Araghchi also directly addressed Iranian hard-liners who have been slamming President Hassan Rouhani for having reached the nuclear deal with six world powers, saying, “I consider most of the domestic critics of the JCPOA as honest, but I demand that, first of all, they should be fair, and second, they should express reality and shouldn’t lie.

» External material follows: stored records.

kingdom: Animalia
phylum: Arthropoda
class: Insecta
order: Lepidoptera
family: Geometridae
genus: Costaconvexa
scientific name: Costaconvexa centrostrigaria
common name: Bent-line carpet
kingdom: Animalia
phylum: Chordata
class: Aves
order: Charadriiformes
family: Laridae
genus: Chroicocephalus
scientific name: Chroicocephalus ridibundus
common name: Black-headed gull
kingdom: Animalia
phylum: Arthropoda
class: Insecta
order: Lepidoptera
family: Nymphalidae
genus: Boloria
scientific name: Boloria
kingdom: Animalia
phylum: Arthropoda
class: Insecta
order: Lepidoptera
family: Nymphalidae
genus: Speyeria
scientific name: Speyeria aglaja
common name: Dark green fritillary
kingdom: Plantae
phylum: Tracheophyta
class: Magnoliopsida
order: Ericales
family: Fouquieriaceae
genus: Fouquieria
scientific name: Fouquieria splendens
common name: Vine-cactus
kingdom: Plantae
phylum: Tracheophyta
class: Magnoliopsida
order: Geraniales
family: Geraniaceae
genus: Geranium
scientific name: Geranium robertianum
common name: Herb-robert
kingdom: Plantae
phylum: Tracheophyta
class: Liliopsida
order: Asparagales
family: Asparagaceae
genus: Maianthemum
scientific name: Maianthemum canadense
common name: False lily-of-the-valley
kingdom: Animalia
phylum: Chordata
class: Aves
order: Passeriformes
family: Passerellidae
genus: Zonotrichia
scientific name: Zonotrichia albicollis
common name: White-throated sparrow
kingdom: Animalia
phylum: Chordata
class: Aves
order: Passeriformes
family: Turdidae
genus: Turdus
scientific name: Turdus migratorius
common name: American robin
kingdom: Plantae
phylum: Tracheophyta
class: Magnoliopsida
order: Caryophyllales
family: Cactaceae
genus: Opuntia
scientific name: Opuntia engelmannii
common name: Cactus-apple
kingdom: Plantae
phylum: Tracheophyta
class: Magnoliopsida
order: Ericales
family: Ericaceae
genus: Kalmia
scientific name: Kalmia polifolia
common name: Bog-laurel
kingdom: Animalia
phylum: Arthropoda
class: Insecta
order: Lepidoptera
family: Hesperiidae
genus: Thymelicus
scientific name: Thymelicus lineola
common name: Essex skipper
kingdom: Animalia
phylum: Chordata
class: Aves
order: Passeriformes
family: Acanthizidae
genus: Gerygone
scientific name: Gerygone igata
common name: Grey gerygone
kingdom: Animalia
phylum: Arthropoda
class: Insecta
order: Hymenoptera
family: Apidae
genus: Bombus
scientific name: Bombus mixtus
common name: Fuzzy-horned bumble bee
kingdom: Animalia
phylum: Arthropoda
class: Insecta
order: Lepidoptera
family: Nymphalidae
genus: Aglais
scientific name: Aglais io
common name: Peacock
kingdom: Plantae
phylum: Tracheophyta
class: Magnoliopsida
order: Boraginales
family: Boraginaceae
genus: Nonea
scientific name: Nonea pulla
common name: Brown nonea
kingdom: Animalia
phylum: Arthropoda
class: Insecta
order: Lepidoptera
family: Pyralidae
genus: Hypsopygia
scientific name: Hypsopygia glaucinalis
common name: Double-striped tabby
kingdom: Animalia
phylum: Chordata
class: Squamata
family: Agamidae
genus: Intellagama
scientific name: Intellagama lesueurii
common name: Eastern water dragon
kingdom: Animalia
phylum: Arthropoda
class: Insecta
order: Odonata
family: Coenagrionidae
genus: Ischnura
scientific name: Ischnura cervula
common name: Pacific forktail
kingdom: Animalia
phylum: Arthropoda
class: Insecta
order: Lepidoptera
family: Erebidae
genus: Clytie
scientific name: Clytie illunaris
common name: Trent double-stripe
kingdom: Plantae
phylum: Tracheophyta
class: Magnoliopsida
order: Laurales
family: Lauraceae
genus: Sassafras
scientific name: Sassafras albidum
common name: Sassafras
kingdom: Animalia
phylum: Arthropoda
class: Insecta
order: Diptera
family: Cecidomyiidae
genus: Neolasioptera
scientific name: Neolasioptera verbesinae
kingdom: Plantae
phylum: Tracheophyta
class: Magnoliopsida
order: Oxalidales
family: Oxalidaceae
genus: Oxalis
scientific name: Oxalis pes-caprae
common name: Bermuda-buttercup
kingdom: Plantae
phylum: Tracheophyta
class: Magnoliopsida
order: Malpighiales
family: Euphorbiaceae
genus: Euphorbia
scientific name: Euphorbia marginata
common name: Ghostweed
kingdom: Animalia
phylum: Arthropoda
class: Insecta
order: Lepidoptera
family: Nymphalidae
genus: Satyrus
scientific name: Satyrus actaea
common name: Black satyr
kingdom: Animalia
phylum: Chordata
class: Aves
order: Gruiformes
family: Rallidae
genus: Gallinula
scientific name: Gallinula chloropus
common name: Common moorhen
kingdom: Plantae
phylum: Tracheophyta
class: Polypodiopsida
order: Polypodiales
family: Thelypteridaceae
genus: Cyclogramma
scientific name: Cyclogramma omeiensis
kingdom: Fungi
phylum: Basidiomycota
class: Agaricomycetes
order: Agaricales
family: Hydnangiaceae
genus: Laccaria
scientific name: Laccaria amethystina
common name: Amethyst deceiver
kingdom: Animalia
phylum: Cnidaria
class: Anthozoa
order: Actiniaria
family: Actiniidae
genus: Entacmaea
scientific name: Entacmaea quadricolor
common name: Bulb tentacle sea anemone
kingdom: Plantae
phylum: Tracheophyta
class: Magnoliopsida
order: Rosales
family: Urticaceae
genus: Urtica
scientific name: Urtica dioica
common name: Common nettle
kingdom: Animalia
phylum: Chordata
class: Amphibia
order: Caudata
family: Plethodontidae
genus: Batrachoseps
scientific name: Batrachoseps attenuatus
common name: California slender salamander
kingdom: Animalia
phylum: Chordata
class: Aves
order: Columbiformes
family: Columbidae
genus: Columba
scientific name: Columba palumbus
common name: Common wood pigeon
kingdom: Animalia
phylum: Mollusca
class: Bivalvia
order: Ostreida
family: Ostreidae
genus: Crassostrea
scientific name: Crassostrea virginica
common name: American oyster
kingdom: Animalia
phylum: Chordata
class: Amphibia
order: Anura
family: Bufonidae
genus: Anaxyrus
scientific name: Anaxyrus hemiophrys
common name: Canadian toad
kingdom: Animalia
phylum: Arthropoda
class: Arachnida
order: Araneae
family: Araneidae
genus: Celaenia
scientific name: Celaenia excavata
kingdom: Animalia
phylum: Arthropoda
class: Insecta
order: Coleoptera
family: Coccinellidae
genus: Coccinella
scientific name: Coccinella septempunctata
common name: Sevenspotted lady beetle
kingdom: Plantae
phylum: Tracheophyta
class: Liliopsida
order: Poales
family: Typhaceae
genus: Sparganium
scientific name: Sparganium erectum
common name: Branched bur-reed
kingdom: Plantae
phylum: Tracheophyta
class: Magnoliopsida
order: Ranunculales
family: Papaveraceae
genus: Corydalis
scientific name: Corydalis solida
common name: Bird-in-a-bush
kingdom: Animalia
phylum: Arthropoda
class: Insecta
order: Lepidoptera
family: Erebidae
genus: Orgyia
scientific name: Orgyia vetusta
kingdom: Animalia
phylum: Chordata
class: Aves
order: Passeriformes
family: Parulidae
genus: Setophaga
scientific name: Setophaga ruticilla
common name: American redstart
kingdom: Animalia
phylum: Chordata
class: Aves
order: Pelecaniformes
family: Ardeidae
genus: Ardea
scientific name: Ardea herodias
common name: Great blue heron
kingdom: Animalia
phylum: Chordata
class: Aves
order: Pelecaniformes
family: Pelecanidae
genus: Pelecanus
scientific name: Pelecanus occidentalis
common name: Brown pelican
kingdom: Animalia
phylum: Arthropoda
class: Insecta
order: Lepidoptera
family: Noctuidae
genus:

Let the JCPOA remain a national issue [rather than a partisan issue] in order for the country to benefit from it.” He continued, “Friends within our country who say that we must not trust the West should not themselves trust Western sources and some media.”

Araghchi added, “The sanctions were adopted against three key areas, including energy, shipping and banking. … I decisively state that the situation has been normalized in these areas.”

However, the Iranian deputy foreign minister did note some issues with banking: “Regarding the [remaining non-nuclear] primary [US] sanctions that do not allow our country to use the dollar in financial matters, this issue has caused problems because many countries have dollar-based financial transactions.”

However, he emphasized, “During the past year, lots of problems have been solved … and the Central Bank [of Iran] is pursuing the legal paths [to conduct its business] and is not seeking to bypass the sanctions like the past. In the contract with [European aircraft maker] Airbus, a financial channel was opened, and the problems are being solved.”